Just like that, the relief was gone and her mother blanched three shades whiter. Candace’s heart deflated. “Not Alexander’s boy. What are you thinking? What was Michelle thinking?”
“What’s so wrong about him? I mean, he’s different, but—”
“Different? No. Different I could accept. Maybe. But that boy’s been nothing but a stain on his family name for years. We finally got her away from him, and now he’s moved on to you? Well, at least you said the date didn’t go well. We don’t have to worry about you seeing him anymore. Thank heavens.”
We finally got her away from him?
Sylvia took her arm and steered her toward the car again. “At least you have Deanne’s wedding to look forward to. There will be several eligible bachelors there, if you’re looking. Do you remember Stephen Davis, who we introduced you to at Deanne’s graduation? I was so impressed with him. And he seemed to like you. He’ll be one of Tyler’s groomsmen. He’s coming in from Yale.

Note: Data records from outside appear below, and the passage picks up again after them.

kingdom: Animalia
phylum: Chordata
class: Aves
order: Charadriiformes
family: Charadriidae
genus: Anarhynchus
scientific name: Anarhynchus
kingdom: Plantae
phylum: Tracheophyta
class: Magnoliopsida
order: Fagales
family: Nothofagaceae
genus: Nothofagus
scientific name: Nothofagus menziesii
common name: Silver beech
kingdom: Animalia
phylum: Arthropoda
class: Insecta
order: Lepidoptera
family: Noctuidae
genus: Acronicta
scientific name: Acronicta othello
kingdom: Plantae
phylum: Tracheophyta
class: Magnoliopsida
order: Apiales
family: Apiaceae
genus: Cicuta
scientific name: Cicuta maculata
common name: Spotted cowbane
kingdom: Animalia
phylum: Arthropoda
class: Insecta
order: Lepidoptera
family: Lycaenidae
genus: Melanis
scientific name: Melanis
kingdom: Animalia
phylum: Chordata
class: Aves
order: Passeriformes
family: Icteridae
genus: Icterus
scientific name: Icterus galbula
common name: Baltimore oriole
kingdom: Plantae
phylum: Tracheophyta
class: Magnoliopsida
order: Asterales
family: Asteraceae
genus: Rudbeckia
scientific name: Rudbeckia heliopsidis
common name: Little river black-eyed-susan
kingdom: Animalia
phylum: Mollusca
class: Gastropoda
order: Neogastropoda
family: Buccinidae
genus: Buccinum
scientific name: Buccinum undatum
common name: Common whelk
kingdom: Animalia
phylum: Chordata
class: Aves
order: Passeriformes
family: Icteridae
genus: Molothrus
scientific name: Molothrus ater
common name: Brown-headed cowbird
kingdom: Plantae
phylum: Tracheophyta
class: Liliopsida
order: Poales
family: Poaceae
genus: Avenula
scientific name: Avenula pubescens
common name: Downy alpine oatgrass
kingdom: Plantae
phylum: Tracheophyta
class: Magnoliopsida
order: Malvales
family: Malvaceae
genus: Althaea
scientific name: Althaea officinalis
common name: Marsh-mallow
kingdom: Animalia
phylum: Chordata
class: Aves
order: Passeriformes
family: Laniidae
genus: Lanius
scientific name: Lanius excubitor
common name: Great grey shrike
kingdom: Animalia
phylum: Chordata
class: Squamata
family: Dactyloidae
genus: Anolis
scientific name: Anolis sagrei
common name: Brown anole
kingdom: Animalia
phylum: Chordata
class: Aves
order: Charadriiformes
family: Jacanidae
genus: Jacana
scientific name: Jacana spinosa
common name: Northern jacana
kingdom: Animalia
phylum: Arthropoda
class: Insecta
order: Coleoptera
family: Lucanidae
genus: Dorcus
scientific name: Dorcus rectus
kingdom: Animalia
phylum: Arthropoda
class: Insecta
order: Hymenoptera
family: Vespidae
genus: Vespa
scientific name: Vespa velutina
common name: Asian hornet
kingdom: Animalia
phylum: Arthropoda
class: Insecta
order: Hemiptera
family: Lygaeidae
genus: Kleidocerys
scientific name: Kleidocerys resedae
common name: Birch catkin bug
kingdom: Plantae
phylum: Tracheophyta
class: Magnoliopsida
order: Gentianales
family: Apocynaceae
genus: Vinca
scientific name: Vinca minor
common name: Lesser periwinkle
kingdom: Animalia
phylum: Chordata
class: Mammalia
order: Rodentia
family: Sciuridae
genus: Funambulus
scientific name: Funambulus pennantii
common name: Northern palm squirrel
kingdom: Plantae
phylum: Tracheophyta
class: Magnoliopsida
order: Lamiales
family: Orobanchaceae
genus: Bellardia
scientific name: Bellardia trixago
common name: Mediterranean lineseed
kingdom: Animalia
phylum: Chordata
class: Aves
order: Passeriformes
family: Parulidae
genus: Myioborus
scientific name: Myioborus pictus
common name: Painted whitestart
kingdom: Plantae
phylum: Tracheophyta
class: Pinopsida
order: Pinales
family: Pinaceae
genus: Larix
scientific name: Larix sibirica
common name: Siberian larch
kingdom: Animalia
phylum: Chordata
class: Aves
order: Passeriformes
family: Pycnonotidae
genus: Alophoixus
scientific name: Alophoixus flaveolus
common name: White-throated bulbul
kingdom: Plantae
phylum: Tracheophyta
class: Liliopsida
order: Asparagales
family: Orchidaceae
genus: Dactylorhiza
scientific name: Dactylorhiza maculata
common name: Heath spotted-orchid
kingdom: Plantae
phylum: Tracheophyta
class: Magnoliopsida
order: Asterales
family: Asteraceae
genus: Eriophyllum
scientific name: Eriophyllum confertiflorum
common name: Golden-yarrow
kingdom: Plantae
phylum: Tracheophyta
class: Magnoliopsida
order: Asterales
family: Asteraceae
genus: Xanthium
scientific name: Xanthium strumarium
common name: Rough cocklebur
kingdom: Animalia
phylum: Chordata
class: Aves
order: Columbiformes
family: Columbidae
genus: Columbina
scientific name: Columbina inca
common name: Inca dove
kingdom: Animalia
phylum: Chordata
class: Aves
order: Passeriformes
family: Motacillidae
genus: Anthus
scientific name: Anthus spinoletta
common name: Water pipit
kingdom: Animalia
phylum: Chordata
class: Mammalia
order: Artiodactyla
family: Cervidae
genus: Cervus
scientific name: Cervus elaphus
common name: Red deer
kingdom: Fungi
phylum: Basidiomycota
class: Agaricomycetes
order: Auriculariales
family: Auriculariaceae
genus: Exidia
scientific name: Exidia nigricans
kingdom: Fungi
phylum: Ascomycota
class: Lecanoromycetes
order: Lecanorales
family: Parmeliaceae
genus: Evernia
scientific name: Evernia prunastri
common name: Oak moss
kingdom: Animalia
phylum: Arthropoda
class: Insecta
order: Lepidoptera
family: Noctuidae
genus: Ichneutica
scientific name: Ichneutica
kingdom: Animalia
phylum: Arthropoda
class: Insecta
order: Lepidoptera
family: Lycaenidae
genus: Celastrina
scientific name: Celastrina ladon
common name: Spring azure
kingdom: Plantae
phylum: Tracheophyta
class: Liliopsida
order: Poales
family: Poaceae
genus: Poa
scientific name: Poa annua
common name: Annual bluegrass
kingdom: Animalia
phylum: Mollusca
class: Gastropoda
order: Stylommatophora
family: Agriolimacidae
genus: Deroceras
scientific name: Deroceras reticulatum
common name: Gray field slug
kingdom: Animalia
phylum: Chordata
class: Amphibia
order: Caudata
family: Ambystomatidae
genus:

Isn’t that wonderful? Candy, I want you to find someone like that, someone with a real future. Maybe Deanne will pair you with him in the recession, and you two can get to know one another better.”
Candace kept her jaw resolutely closed, but ice slid down her spine. Indeed, she remembered Stephen Davis who had been at Deanne’s graduation with Tyler. He’d also been the one she’d told Brian about, the only other guy who’d ever had his hands on her body, and not with her permission.
She had another flash of remembrance. That guy had been obnoxiously arrogant, but somehow he managed to charm the pants off any and all parents. Hers had loved him from the moment Tyler introduced them. Her mom had been giving her that nudge-nudge-wink-wink look even then.
Candace smirked. He hadn’t been able to charm her pants off. And he’d reacted violently.
But she already knew better than to try to explain to her mother what had happened with that guy. Sylvia would turn it around and make it her fault, somehow.
She could hear it now. What did you do to tempt him? You were probably dressed like a whore, like all you girls are fond of doing these days. Her mother had actually uttered words to that effect once, about a girl who’d accused a family friend’s son of date raping her. Candace didn’t see why she would be any different.
“I like Brian a lot,” she said, without much hope. “One date didn’t go exactly well toward the end, but we had fun. If he wanted to see me again—”
“Absolutely not, and if I have to call Alexander to tell him to keep that boy away from you, I’ll do it. Poor man. Evan turned out so well…oh, why couldn’t he be the one you liked?”